Collected data entries
□ □ □ □ □

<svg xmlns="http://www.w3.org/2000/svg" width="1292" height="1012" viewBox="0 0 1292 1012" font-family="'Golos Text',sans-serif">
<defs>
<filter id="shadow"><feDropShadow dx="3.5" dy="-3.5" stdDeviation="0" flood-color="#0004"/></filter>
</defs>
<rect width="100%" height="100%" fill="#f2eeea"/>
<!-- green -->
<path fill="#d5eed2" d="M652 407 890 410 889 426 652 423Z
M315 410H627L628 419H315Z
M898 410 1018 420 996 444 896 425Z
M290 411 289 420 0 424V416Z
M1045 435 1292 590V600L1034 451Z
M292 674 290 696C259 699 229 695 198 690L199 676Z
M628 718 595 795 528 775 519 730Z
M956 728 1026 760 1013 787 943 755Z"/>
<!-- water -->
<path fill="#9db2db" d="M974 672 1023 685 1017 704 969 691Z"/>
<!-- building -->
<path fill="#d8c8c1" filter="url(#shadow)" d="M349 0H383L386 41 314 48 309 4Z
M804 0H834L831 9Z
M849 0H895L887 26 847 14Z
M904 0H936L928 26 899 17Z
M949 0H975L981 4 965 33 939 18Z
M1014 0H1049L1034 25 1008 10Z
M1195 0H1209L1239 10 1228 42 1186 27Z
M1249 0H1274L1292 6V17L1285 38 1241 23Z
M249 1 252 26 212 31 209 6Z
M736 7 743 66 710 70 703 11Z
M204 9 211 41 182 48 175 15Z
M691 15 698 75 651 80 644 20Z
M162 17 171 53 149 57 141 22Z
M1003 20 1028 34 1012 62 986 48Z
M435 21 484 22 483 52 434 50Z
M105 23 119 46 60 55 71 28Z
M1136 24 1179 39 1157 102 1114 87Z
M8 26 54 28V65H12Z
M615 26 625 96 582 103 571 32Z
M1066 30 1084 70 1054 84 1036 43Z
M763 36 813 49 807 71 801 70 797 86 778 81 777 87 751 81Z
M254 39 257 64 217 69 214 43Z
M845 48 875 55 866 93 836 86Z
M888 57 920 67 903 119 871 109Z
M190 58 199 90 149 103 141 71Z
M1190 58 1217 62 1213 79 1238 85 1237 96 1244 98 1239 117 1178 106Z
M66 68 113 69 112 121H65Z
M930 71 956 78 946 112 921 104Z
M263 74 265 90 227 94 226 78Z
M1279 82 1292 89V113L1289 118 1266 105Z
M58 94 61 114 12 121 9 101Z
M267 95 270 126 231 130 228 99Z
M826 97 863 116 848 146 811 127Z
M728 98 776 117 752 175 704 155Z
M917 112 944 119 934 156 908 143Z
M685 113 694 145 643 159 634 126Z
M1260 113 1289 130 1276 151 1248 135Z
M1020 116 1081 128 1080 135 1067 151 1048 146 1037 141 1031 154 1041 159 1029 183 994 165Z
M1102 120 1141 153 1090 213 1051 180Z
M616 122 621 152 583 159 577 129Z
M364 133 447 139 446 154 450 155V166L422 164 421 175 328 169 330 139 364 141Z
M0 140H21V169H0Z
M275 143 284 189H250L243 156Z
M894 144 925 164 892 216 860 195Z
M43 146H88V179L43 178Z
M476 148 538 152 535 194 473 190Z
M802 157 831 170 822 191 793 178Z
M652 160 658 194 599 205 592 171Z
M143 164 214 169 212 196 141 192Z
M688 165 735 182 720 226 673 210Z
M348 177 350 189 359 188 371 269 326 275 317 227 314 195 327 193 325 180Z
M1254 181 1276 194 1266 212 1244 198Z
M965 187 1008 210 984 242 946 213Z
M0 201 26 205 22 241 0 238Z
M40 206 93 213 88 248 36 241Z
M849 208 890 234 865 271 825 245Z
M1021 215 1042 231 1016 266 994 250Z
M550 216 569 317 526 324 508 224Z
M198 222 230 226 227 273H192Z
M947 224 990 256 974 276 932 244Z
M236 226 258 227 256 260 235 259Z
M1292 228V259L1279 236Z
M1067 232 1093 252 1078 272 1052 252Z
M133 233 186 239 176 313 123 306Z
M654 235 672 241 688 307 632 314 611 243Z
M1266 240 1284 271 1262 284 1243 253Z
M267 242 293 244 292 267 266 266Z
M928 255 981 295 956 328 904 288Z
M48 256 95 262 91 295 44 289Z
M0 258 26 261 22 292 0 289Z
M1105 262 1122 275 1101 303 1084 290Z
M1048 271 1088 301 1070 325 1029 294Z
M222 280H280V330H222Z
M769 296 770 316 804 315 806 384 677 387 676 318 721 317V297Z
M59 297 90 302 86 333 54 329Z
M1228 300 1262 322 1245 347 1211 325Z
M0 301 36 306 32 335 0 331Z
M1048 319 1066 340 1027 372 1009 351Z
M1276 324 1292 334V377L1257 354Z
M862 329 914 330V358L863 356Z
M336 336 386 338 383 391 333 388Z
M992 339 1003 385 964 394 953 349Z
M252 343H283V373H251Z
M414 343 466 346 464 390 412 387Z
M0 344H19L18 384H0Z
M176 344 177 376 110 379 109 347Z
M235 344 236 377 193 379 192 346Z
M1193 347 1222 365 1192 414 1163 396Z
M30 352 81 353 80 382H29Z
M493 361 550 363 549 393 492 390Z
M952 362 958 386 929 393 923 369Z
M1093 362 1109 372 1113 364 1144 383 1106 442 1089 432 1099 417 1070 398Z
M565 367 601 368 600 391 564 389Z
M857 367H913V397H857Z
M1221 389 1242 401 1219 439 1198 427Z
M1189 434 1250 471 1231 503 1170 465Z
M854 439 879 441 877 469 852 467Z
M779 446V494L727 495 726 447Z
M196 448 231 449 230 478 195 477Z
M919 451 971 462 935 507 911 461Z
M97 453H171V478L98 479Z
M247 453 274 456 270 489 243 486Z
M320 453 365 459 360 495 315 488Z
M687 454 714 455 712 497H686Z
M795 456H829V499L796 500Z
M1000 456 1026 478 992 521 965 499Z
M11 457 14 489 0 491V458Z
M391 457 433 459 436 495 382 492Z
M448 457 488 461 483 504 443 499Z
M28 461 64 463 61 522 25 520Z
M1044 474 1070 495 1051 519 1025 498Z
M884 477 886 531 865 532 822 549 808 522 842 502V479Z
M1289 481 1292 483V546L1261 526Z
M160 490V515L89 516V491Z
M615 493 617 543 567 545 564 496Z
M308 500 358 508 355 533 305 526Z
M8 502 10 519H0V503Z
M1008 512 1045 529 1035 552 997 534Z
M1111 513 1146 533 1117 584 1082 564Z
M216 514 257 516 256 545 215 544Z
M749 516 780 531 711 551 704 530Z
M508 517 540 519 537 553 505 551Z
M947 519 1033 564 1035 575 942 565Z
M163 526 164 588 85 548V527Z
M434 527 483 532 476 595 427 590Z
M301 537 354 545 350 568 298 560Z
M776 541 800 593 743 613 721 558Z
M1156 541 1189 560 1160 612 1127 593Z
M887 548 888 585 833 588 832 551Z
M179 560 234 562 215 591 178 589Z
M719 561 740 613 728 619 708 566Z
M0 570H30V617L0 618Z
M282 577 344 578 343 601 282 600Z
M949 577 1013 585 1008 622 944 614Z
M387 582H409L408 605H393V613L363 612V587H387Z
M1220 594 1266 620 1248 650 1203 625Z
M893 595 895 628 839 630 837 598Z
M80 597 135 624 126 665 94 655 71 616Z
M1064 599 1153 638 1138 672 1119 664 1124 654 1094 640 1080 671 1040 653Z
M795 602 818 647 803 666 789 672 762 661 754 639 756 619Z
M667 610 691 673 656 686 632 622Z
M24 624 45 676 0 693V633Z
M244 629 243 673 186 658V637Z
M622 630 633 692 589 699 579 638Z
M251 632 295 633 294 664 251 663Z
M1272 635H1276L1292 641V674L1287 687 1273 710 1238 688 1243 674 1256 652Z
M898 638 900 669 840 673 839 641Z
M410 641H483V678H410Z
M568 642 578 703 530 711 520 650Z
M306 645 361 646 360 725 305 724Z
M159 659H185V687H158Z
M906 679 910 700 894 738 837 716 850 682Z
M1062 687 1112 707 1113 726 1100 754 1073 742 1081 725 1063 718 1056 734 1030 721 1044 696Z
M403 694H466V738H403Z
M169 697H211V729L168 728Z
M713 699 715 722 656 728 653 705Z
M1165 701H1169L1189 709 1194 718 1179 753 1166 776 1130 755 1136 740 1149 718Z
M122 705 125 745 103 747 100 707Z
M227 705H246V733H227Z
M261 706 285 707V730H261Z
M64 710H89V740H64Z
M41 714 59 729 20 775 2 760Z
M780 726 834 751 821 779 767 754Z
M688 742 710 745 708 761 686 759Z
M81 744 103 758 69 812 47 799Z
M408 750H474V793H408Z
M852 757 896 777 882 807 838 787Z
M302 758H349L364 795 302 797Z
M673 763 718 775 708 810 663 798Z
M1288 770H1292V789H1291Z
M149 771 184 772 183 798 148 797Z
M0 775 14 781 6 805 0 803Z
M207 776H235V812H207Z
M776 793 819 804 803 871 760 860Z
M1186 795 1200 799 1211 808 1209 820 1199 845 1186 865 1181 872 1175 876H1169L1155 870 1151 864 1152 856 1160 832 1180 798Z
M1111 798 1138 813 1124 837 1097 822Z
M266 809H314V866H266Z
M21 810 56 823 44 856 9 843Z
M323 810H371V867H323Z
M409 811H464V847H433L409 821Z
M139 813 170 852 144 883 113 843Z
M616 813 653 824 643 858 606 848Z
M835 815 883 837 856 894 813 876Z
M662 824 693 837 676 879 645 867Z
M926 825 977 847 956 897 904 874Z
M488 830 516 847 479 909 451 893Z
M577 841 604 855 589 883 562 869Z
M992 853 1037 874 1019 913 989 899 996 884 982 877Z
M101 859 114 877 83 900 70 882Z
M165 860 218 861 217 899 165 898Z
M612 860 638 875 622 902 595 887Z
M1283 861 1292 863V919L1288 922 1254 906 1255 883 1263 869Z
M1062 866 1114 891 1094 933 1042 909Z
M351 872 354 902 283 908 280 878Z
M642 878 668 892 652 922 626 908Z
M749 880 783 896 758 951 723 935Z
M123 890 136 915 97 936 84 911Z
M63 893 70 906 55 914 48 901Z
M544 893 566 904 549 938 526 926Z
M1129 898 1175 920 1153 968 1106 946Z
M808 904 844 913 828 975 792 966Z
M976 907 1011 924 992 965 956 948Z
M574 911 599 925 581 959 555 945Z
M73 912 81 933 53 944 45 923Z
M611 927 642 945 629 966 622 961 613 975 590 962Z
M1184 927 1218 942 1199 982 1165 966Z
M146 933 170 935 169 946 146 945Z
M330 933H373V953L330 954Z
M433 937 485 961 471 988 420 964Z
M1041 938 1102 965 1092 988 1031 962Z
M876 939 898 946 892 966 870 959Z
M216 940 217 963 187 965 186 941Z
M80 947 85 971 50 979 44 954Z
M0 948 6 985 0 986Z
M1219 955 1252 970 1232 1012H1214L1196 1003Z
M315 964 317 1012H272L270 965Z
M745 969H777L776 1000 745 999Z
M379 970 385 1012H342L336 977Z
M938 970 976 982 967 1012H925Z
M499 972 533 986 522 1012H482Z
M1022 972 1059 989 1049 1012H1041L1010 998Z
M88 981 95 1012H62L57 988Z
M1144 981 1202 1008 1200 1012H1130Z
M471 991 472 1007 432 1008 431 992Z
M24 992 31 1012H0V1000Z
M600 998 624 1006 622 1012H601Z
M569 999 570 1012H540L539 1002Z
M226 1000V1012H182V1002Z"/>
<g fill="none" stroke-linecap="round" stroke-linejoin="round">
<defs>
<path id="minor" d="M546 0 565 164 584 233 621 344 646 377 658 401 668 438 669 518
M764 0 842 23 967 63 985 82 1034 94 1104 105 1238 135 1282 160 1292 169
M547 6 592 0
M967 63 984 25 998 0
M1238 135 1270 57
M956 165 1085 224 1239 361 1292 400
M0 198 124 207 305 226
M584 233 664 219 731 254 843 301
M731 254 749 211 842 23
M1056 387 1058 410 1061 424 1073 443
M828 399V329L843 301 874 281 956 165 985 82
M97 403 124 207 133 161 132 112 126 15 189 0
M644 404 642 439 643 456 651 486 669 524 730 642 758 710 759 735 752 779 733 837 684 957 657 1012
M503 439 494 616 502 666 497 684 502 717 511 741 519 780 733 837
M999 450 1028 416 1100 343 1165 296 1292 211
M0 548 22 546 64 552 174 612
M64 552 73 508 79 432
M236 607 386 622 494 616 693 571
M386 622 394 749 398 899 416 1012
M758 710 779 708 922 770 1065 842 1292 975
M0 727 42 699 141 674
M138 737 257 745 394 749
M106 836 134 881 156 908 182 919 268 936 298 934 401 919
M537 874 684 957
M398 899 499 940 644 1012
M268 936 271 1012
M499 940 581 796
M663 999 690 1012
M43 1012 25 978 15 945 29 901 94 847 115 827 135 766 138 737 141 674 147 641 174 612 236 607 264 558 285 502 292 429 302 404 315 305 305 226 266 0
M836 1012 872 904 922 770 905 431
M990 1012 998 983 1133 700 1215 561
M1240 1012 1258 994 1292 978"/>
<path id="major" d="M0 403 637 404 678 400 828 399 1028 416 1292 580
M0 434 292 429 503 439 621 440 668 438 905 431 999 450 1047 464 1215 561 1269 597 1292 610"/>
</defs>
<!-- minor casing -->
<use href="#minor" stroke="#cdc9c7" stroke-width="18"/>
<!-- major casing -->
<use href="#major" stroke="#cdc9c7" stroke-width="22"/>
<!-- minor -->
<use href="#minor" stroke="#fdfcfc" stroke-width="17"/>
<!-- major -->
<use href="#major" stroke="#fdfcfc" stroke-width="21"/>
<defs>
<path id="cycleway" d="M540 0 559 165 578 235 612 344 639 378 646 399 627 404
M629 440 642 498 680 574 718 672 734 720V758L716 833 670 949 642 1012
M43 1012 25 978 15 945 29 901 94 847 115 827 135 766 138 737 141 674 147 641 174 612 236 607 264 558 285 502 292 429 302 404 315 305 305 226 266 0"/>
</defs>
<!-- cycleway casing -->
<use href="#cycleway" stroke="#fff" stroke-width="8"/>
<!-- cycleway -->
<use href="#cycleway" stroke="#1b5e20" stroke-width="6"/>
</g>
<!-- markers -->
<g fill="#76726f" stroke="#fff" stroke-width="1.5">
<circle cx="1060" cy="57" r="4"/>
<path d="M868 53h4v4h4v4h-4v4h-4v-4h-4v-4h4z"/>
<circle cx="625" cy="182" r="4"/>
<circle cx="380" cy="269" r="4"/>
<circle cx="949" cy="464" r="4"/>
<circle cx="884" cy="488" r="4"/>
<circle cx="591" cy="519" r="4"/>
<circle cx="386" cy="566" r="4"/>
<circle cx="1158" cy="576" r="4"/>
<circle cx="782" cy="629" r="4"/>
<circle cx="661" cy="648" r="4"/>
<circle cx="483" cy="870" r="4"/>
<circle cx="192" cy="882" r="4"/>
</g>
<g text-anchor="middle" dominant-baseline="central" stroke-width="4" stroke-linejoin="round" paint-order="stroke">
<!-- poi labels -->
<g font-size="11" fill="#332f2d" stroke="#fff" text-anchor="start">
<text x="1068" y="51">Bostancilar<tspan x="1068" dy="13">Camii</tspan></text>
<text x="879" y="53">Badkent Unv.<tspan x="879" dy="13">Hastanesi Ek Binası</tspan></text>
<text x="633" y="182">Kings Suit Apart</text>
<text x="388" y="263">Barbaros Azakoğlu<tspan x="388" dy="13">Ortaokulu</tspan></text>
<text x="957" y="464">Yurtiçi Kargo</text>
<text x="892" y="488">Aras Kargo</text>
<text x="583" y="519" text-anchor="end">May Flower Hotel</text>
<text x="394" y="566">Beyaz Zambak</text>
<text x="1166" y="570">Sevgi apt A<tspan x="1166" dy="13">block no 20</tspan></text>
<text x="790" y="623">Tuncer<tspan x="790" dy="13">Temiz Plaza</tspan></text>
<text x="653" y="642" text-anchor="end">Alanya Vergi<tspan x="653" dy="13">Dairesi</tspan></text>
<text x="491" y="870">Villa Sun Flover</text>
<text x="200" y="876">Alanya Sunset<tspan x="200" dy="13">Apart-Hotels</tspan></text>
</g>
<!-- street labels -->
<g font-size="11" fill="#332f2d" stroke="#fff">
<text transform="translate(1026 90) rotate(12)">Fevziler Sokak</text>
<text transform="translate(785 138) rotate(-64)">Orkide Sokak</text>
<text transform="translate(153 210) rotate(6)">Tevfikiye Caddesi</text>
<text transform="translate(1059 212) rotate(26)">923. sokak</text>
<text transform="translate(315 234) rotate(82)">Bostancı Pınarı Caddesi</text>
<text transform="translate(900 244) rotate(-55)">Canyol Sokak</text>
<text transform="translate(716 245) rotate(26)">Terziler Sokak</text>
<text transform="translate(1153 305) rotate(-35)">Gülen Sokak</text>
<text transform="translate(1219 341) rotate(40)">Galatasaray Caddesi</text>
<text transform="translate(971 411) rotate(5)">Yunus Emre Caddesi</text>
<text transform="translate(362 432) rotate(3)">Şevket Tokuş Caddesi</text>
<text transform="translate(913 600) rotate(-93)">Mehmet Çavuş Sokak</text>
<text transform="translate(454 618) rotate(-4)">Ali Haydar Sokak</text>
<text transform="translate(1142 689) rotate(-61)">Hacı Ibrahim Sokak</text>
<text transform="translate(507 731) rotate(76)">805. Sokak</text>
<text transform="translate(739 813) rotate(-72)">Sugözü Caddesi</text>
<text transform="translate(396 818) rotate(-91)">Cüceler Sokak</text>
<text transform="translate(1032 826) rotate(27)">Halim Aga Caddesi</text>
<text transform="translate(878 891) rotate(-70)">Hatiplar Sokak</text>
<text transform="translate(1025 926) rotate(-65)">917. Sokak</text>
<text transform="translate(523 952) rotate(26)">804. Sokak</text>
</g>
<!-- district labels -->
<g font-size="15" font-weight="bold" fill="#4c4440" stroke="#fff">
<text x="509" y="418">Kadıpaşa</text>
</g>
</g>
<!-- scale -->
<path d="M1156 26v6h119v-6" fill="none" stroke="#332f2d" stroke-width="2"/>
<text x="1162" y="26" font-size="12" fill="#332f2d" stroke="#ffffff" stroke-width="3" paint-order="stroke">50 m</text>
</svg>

□ □ □ □ □

▸ **Task description**
Work through the records above. Copy every line with the string "none".

▸ **Response**
<g fill="none" stroke-linecap="round" stroke-linejoin="round">
<path d="M1156 26v6h119v-6" fill="none" stroke="#332f2d" stroke-width="2"/>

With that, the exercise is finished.